So far I have created data as matrices. But R offers other ways. For instance, we can store data in nested environments. As we cannot vectorize environment access, the approach is slow, but this post only considers lookup-time, not table creation time.
envDGP <- function(n1=120000, n2=50) {
## create matrix of n1 msisdns by n2 dates
## content is random integers
numbers <- as.numeric(sample(1e9, n1))
numberNames <- paste0("x", numbers)
dates <- seq(from=as.Date("2011-08-01"), by="month", length=n2)
dateNames <- paste0("d", format(dates, "%Y%m%d"))
dataEnv <- new.env(hash=TRUE)
for(id in seq(length=length(dates))) {
dateEnv <- new.env()
i <- sample(1000, length(numbers), replace=TRUE)
lapply(seq(along=numbers), function(j) dateEnv[[numberNames[j] ]] <- i[j])
dataEnv[[dateNames[id] ]] <- dateEnv
}
attr(dataEnv, "rows") <- numbers
attr(dataEnv, "cols") <- dates
dataEnv
}
We use the following extraction function:
nestedEnv <- function(data) {
## data: environment for nested data
rows <- attr(data, "rows")
cols <- attr(data, "cols")
numberNames <- paste0("x", rows)
dateNames <- paste0("d", format(cols, "%Y%m%d"))
for(number in sample(numberNames)) {
for(date in sample(dateNames)) {
a <- data[[date]][[number]]
}
}
}
And the results are:
time <- foreach(n1 = n, .combine=c) %do% {
dat <- envDGP(n1)
system.time(nestedEnv(dat))["user.self"] %>%
set_names(n1)

[Part of a data file]
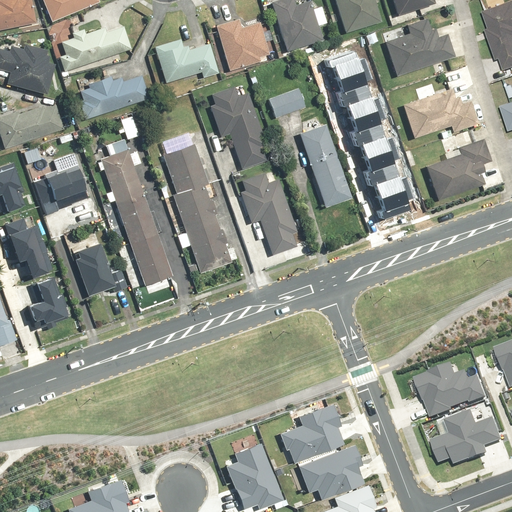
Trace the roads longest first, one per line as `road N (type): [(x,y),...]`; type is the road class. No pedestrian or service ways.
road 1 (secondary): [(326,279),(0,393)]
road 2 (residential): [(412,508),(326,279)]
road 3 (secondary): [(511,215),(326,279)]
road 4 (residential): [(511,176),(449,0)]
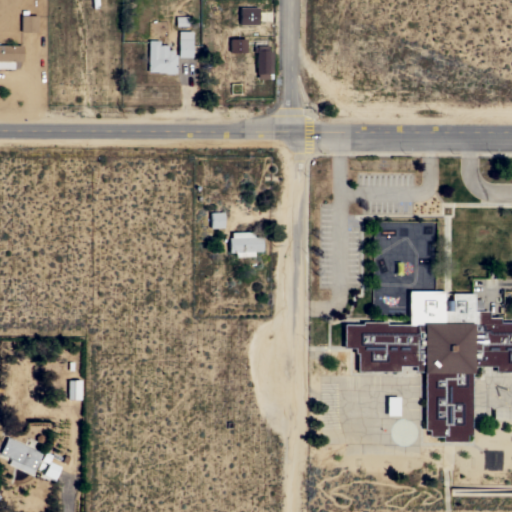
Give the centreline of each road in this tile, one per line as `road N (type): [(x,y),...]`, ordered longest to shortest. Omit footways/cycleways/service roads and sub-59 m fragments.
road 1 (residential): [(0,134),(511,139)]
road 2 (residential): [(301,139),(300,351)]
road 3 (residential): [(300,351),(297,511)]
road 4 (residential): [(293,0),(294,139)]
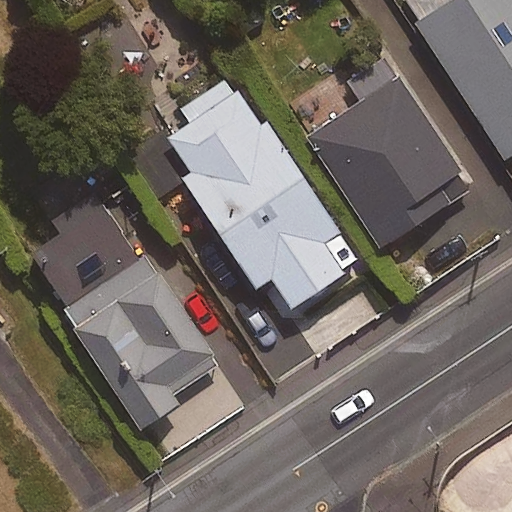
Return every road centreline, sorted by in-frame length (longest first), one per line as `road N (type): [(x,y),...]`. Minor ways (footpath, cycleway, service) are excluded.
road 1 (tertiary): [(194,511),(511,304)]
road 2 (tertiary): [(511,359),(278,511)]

• **What you will do**
1) According to the post, why is storing data in nested environments a slow approach?
2) Write out the post from "So far I have" up to and including "dateEnv[[numberNames[j] ]] <- i[j])", and switch "numberNames" to "idNames" everywhere in that stretch.
The entries have no connection to the post.

• **Results for the exercise**
1) Environment access cannot be vectorized.

2)
So far I have created data as matrices. But R offers other ways. For instance, we can store data in nested environments. As we cannot vectorize environment access, the approach is slow, but this post only considers lookup-time, not table creation time.
envDGP <- function(n1=120000, n2=50) {
## create matrix of n1 msisdns by n2 dates
## content is random integers
numbers <- as.numeric(sample(1e9, n1))
idNames <- paste0("x", numbers)
dates <- seq(from=as.Date("2011-08-01"), by="month", length=n2)
dateNames <- paste0("d", format(dates, "%Y%m%d"))
dataEnv <- new.env(hash=TRUE)
for(id in seq(length=length(dates))) {
dateEnv <- new.env()
i <- sample(1000, length(numbers), replace=TRUE)
lapply(seq(along=numbers), function(j) dateEnv[[idNames[j] ]] <- i[j])